Just like BL/Rover did with the Mini - wonderful brand, did they develop it and introduce a new Mini to replace the original when it got too long in the tooth? Of course not, they binned the entire thing because they didn't want to spend the cash on a new design. Whereas BMW kept the Mini brand and a couple of factories to make it, designed and developed a Mini for the 21st century and made a killing.......JLR is the last bastion of the old British car industry and it shows.

Lola said...

S. Yes. That's what AR did to LR. Took the surplus to prop up everything else and did not invest in LR to keep developing the 'Landrover' i.e. the series vehicles and then the Defender. Also taking out that cash meant that the wonderful Rangerover design was underdeveloped and poorly made.
I think that as they have seen their market being attacked by SUV's made by all and sundry they felt they needed to join in. But IMHO they could have stuck closer to their core values and just focused on building them better.
But the real issue seems to be Jag. Just how do they re-establish its brand values? What does Jag stand for?

Graeme said...

Based on numerous trips recently on the M40, I think that Jags are the car of choice for elderly males in check shirts who like to travel at a maximum speed of 64mph in the middle lane

Sobers said...

"What does Jag stand for?"

Jags were supposed to be the car the business owner aspired to driving when they 'made it'. It combined the engineering heritage of the race cars with an upmarket quality and image, but with an ever so slightly dodgy tinge (Arthur Daley/bank robbers zooming up the M1 in their Mark 2 leaving the police in their wake). It was a way for someone to say 'I've got money, but I'm not just a boring middle manager from Kettering'.

Jag have done the same thing to their brand as LR have, they've moved it down to the masses, with the X types, which were just Ford Mondeos in disguise.
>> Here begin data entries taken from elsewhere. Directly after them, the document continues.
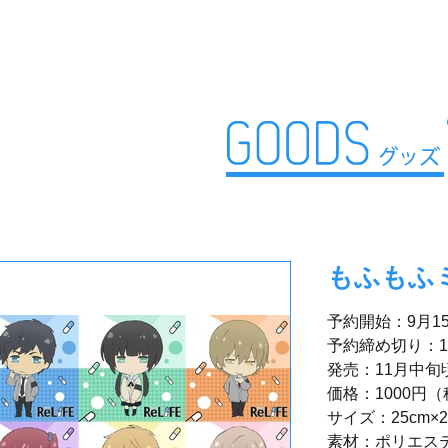
もふもふ
予約開始：9月1
予約締め切り：1
発売：11月中旬
価格：1000円
サイズ：25cm×2
素材：ポリエステ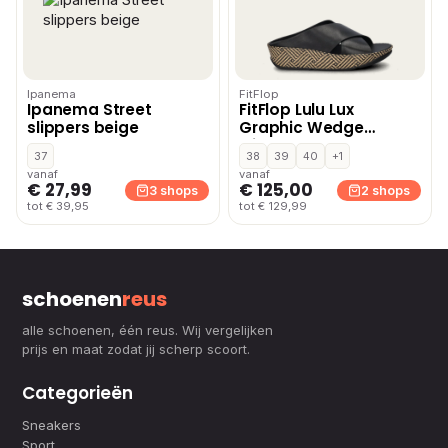
Ipanema
FitFlop
Ipanema Street
FitFlop Lulu Lux
slippers beige
Graphic Wedge
slippers – Zwart
37
38
39
40
+1
vanaf
vanaf
€ 27,99
€ 125,00
3 shops
2 shops
tot € 39,95
tot € 129,99
schoenen
reus
alle schoenen, één reus. Wij vergelijken
prijs en maat zodat jij scherp scoort.
Categorieën
Sneakers
Sport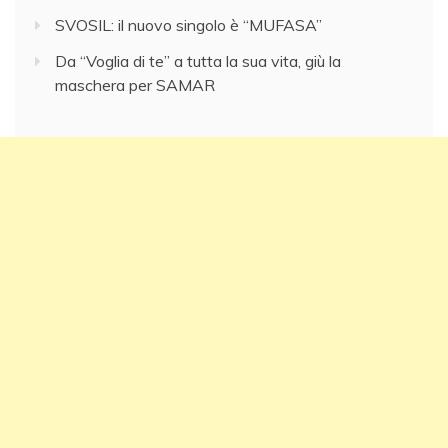
SVOSIL: il nuovo singolo è “MUFASA”
Da “Voglia di te” a tutta la sua vita, giù la
maschera per SAMAR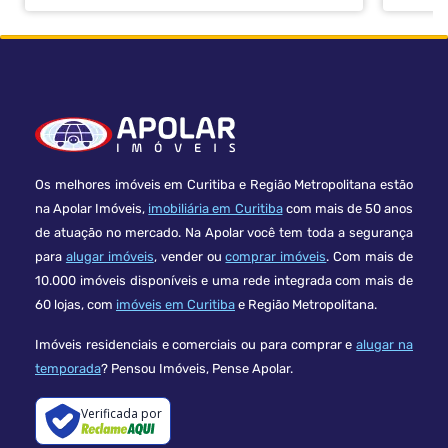
Os melhores imóveis em Curitiba e Região Metropolitana estão
na Apolar Imóveis,
imobiliária em Curitiba
com mais de 50 anos
de atuação no mercado. Na Apolar você tem toda a segurança
para
alugar imóveis
, vender ou
comprar imóveis
. Com mais de
10.000 imóveis disponíveis e uma rede integrada com mais de
60 lojas, com
imóveis em Curitiba
e Região Metropolitana.
Imóveis residenciais e comerciais ou para comprar e
alugar na
temporada
? Pensou Imóveis, Pense Apolar.
Verificada por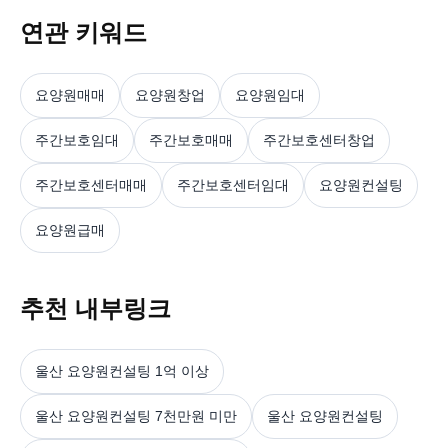
연관 키워드
요양원매매
요양원창업
요양원임대
주간보호임대
주간보호매매
주간보호센터창업
주간보호센터매매
주간보호센터임대
요양원컨설팅
요양원급매
추천 내부링크
울산 요양원컨설팅 1억 이상
울산 요양원컨설팅 7천만원 미만
울산 요양원컨설팅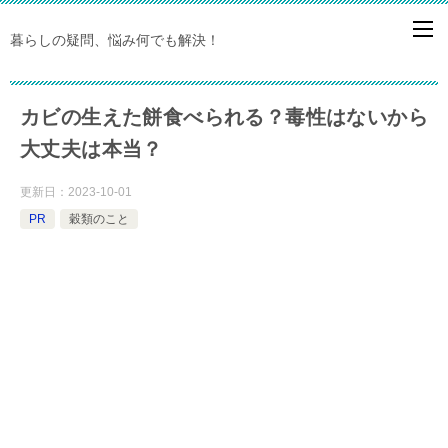
暮らしの疑問、悩み何でも解決！
カビの生えた餅食べられる？毒性はないから
大丈夫は本当？
更新日：
2023-10-01
PR
穀類のこと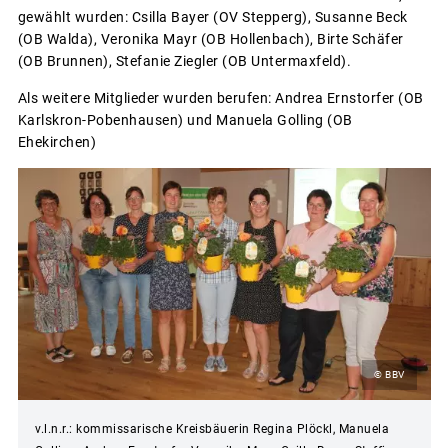
gewählt wurden: Csilla Bayer (OV Stepperg), Susanne Beck
(OB Walda), Veronika Mayr (OB Hollenbach), Birte Schäfer
(OB Brunnen), Stefanie Ziegler (OB Untermaxfeld).
Als weitere Mitglieder wurden berufen: Andrea Ernstorfer (OB
Karlskron-Pobenhausen) und Manuela Golling (OB
Ehekirchen)
© BBV
v.l.n.r.: kommissarische Kreisbäuerin Regina Plöckl, Manuela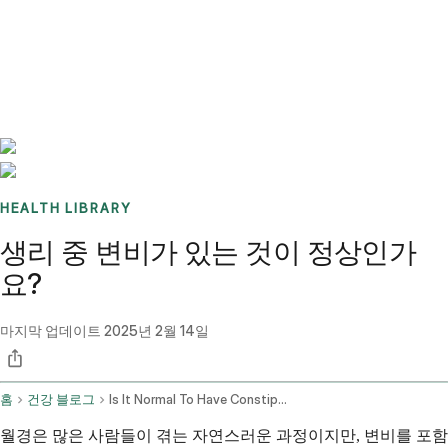
Benchmarks
Stories
FAQ
Sign up / Log in
HEALTH LIBRARY
생리 중 변비가 있는 것이 정상인가
요?
마지막 업데이트
2025년 2월 14일
홈
건강 블로그
Is It Normal To Have Constipation During Period
월경은 많은 사람들이 겪는 자연스러운 과정이지만, 변비를 포함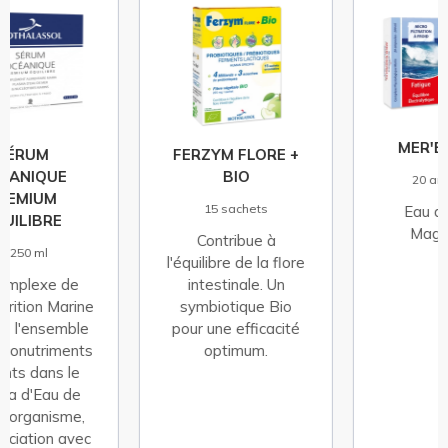
MER'ENERGYL
FERZYM FLORE +
BIO
20 ampoules
15 sachets
Eau de Mer +
Magnésium
Contribue à
l'équilibre de la flore
intestinale. Un
symbiotique Bio
pour une efficacité
optimum.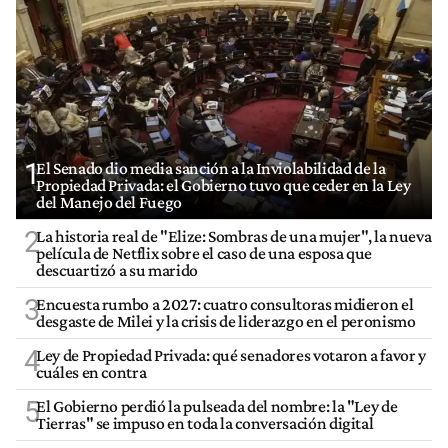
1
El Senado dio media sanción a la Inviolabilidad de la
Propiedad Privada: el Gobierno tuvo que ceder en la Ley
del Manejo del Fuego
2
La historia real de "Elize: Sombras de una mujer", la nueva
película de Netflix sobre el caso de una esposa que
descuartizó a su marido
3
Encuesta rumbo a 2027: cuatro consultoras midieron el
desgaste de Milei y la crisis de liderazgo en el peronismo
4
Ley de Propiedad Privada: qué senadores votaron a favor y
cuáles en contra
5
El Gobierno perdió la pulseada del nombre: la "Ley de
Tierras" se impuso en toda la conversación digital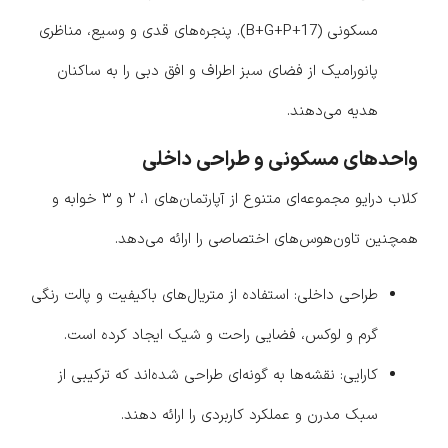
مسکونی (B+G+P+17). پنجره‌های قدی و وسیع، مناظری
پانورامیک از فضای سبز اطراف و افق دبی را به ساکنان
هدیه می‌دهند.
واحدهای مسکونی و طراحی داخلی
کلاب درایو مجموعه‌ای متنوع از آپارتمان‌های ۱، ۲ و ۳ خوابه و
همچنین تاون‌هوس‌های اختصاصی را ارائه می‌دهد.
طراحی داخلی: استفاده از متریال‌های باکیفیت و پالت رنگی
گرم و لوکس، فضایی راحت و شیک ایجاد کرده است.
کارایی: نقشه‌ها به گونه‌ای طراحی شده‌اند که ترکیبی از
سبک مدرن و عملکرد کاربردی را ارائه دهند.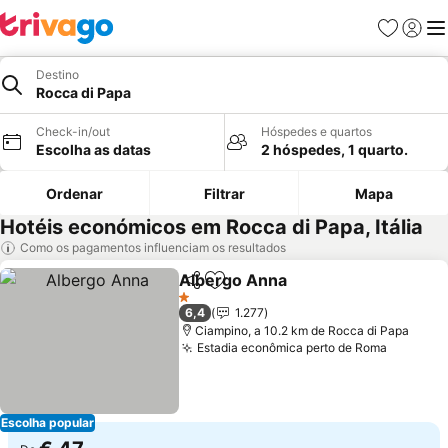
Favoritos
Iniciar
Me
Destino
Rocca di Papa
Check-in/out
Hóspedes e quartos
Escolha as datas
2 hóspedes, 1 quarto.
Ordenar
Filtrar
Mapa
Hotéis económicos em Rocca di Papa, Itália
Como os pagamentos influenciam os resultados
Albergo Anna
Partilhar
Adicionar aos favoritos
1 Estrelas
6,4
1.277
Ciampino, a 10.2 km de Rocca di Papa
Estadia econômica perto de Roma
Escolha popular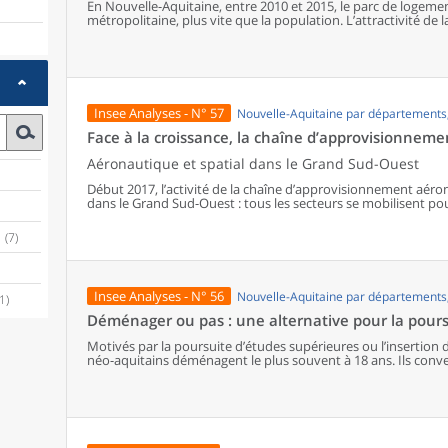
En Nouvelle-Aquitaine, entre 2010 et 2015, le parc de logem
métropolitaine, plus vite que la population. L’attractivité de l
des résidences principales que des secondaires, mais ce sont
augmentent le plus vite.
Insee Analyses - N° 57
Nouvelle-Aquitaine par département
Face à la croissance, la chaîne d’approvisionneme
Aéronautique et spatial dans le Grand Sud-Ouest
Début 2017, l’activité de la chaîne d’approvisionnement aéro
dans le Grand Sud-Ouest : tous les secteurs se mobilisent p
grands constructeurs. Les usines et les sociétés de services 
leurs limites de capacité de production. Pour adapter leur offr
(7)
d’innover et d’investir, mais aussi de recruter et de former s
ou à l’emploi intérimaire.
Insee Analyses - N° 56
Nouvelle-Aquitaine par département
(1)
Déménager ou pas : une alternative pour la pours
Motivés par la poursuite d’études supérieures ou l’insertion da
néo-aquitains déménagent le plus souvent à 18 ans. Ils conve
grands sites universitaires de la région : Bordeaux, Limoges e
opte pour le déménagement, et davantage parmi les plus éloi
Cependant, le capital éducatif économique et culturel de l’env
mobilités. Ainsi, les bacheliers issus de catégories défavoris
proportionnellement moins nombreux à déménager, compte t
risque d’assumer des trajets quotidiens plus longs. Ils sont 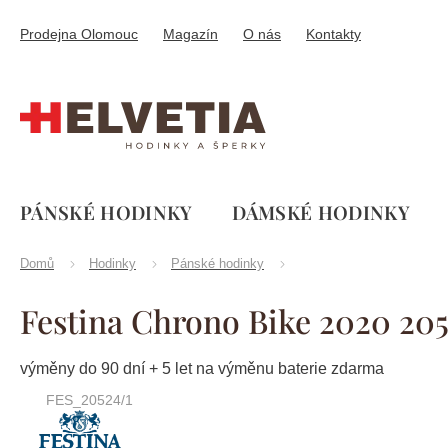
Přejít
na
Prodejna Olomouc
Magazín
O nás
Kontakty
obsah
PÁNSKÉ HODINKY
DÁMSKÉ HODINKY
Domů
Hodinky
Pánské hodinky
Festina Chrono Bike 2020 205
výměny do 90 dní + 5 let na výměnu baterie zdarma
FES_20524/1
Značka:
Festina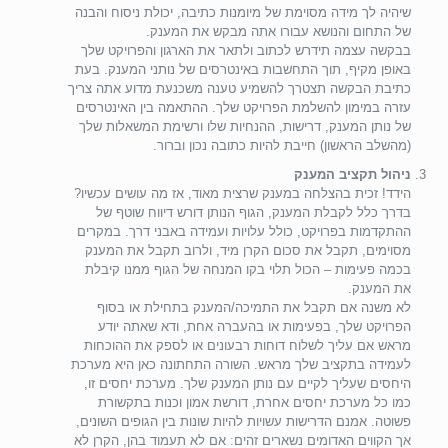
שיהיה לך מידה מסוימת של מיומנות כתיבה, יכולת ניסוח והבנה
של התחום והנושא עבורו אתה מבקש את המענק.
בבקשה עצמה תידרש לכתוב ולתאר את הארגון והפרויקט שלך
באופן מקיף, תוך התחשבות באינטרסים של נותני המענק. בעת
כתיבת הבקשה תצטרך להשמיע טענה משכנעת מדוע אתה צריך
עזרה במימון להשלמת הפרויקט שלך. ההתאמה בין האינטרסים
של נותן המענק, דרישות, ההנחיות שלו ורשימת המשאלות שלך
(מהשלב הראשון) חייבת להיות כתובה נכון וברור.
ניהול תקציב המענק
הידד! זכית בהצלחה במענק שרצית מאוד, אז מה עושים עכשיו?
בדרך כלל לקבלת המענק, הגוף הנותן דורש דיווח שוטף של
ההתקדמות בפרויקט, כולל עלויות ועמידה באבני דרך. במקרים
מסוימים, תקבל את סכום הקרן מיד, ולרוב תקבל את המענק
בכמה פעימות – הכול תלוי בקו המנחה של הגוף ממנו קיבלת
את המענק.
לא משנה אם תקבל את התמיכה/המענק בתחילת או בסוף
הפרויקט שלך, בפעימות או בהעברה אחת, ודא שאתה יודע
מראש אם עליך לשלוח דוחות רבעונים או לספק את ההוכחות
לעמידה בתקציב שלך מראש. השורה התחתונה כאן היא מערכת
היחסים שעליך לקיים עם נותן המענק שלך. מערכת יחסים זו,
כמו כל מערכת יחסים אחרת, דורשת אמון וכנות בתקשורת
פשוטה. אמנם הדרישות עשויות להיות שונות בין הגופים השונים,
אך הקווים האדומים נשארים זהים: אם לא תעמוד בהן, הקרן לא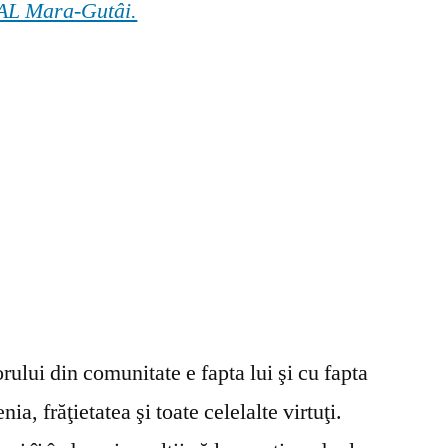
 GAL Mara-Gutâi.
ului din comunitate e fapta lui şi cu fapta
ia, frăţietatea şi toate celelalte virtuţi.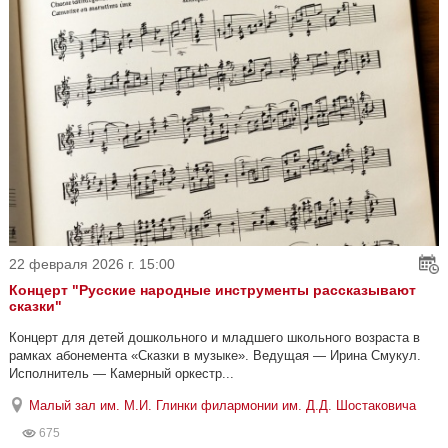
22 февраля 2026 г. 15:00
Концерт "Русские народные инструменты рассказывают
сказки"
Концерт для детей дошкольного и младшего школьного возраста в
рамках абонемента «Сказки в музыке». Ведущая — Ирина Смукул.
Исполнитель — Камерный оркестр...
Малый зал им. М.И. Глинки филармонии им. Д.Д. Шостаковича
675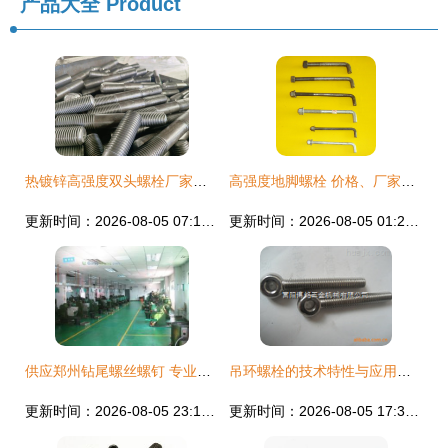
产品大全
Product
热镀锌高强度双头螺栓厂家产品全面解析
高强度地脚螺栓 价格、厂家与详情全景解析
更新时间：2026-08-05 07:10:18
更新时间：2026-08-05 01:28:24
供应郑州钻尾螺丝螺钉 专业热镀锌紧固件批发服务
吊环螺栓的技术特性与应用前景——以富阳博铭五金机械为例
更新时间：2026-08-05 23:15:18
更新时间：2026-08-05 17:36:55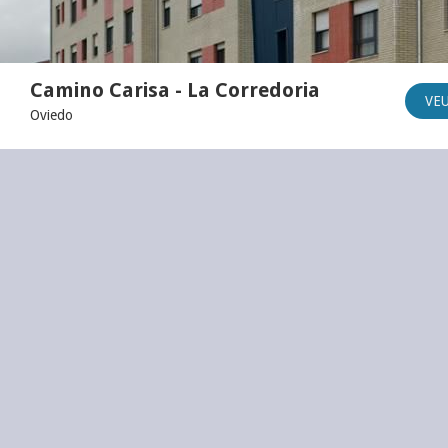
Camino Carisa - La Corredoria
VE
Oviedo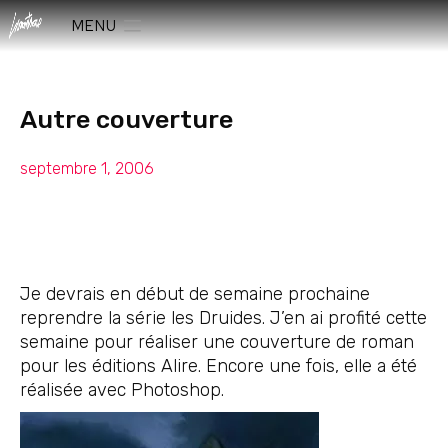
MENU
Autre couverture
septembre 1, 2006
Je devrais en début de semaine prochaine
reprendre la série les Druides. J’en ai profité cette
semaine pour réaliser une couverture de roman
pour les éditions Alire. Encore une fois, elle a été
réalisée avec Photoshop.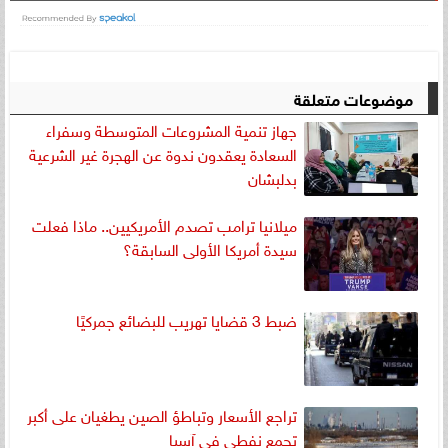
موضوعات متعلقة
جهاز تنمية المشروعات المتوسطة وسفراء
السعادة يعقدون ندوة عن الهجرة غير الشرعية
بدلبشان
ميلانيا ترامب تصدم الأمريكيين.. ماذا فعلت
سيدة أمريكا الأولى السابقة؟
ضبط 3 قضايا تهريب للبضائع جمركيًا
تراجع الأسعار وتباطؤ الصين يطغيان على أكبر
تجمع نفطي في آسيا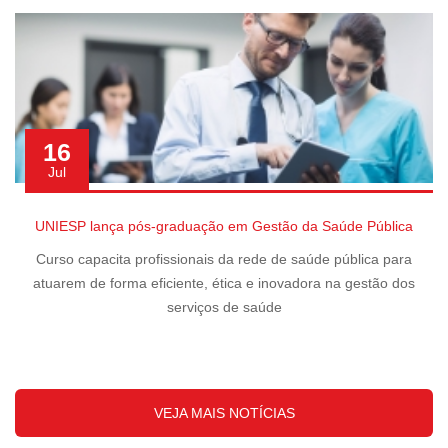
16
Jul
UNIESP lança pós-graduação em Gestão da Saúde Pública
Curso capacita profissionais da rede de saúde pública para
atuarem de forma eficiente, ética e inovadora na gestão dos
serviços de saúde
VEJA MAIS NOTÍCIAS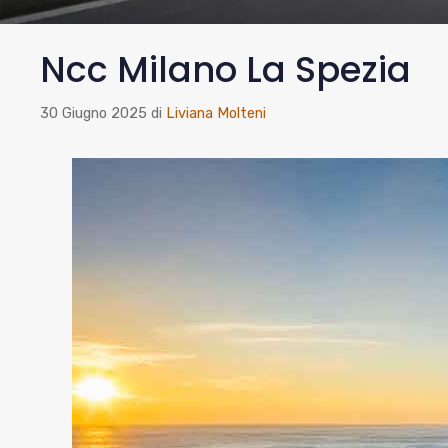
Ncc Milano La Spezia
30 Giugno 2025
di
Liviana Molteni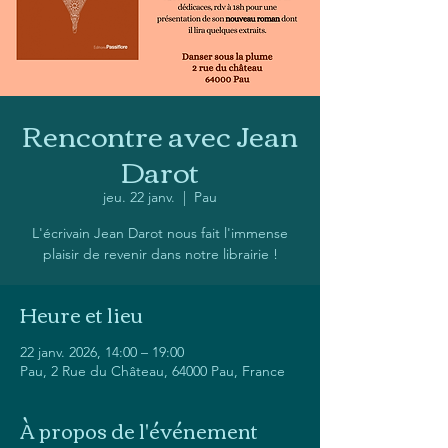
Rencontre avec Jean
Darot
jeu. 22 janv.
  |  
Pau
L'écrivain Jean Darot nous fait l'immense
plaisir de revenir dans notre librairie !
Heure et lieu
22 janv. 2026, 14:00 – 19:00
Pau, 2 Rue du Château, 64000 Pau, France
À propos de l'événement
So Mr & Mrs Jones in a bog standard housing estate could have a 'Jag' on the drive, which hardly means there's a great deal of cachet left in having one on the drive of your stately home. And have now also gone for the 'cool' market, which is always fatal to a brand, because cool is very fickle, and also the cool brigade tend not to have the money that the uncool do.

Lola said...

Sobers. So how do Jag get rid of that 'golfists' image (as Clarkson would say) and make it a brand that successful younger people aspire to? (And the remarks you make could equally apply to the BMW 3 Series - but that seems to get it cachet from being the drug dealers vehicle of choice).

Mark Wadsworth said...

S: "Jags were supposed to be the car the business owner aspired to driving when they 'made it'."

Got it and in one! I have fond memories of Julia Dickinson's dad driving me home from school in his XJ6. I thought, I'll buy one of these when I've made it. And get married to Julia Dickinson.

Lola said...

MW. How did that ambition work out then...?

Mrs L had a similar experience. Her mates rich dad used to take them to school in his Jaaag. And she always wanted one.

Mark Wadsworth said...

L, I never got married to Julia Dickinson :-(

Also, Jags now have the image that Graeme mentions above, so I've lost interest. I'm old, but not ancient.

Lola said...

MW. Precisely re Jaaags. They have got to sort their 'image'. But how? I reckon they've got to start racing the road cars again for a start. I well remember MKII's being given the beans in saloon car racing in the 50's and 60's. https://vintageracecar.com/hrdcs-2017-coombs-jaguar-challenge/

Shiney said...

I'm a business owner (have been for years) - I always found the Jaaag brand to be a bit too 'double breasted' - another Clarksonism I think.

But... same for Bimmers, Audis and Mercs - any fule can have one on PCP if they've got £250 per month to spend - if I'm going to spend many 'large' on a motor I don't want some spotty dickhead in a hatchback with the same badge as me.

So a Maserati Quattroporte it would have to be, if I ever do actually 'make it'.

Lola said...

Shiney. The XJ might fit your bill. It's better than the Masser IMHO.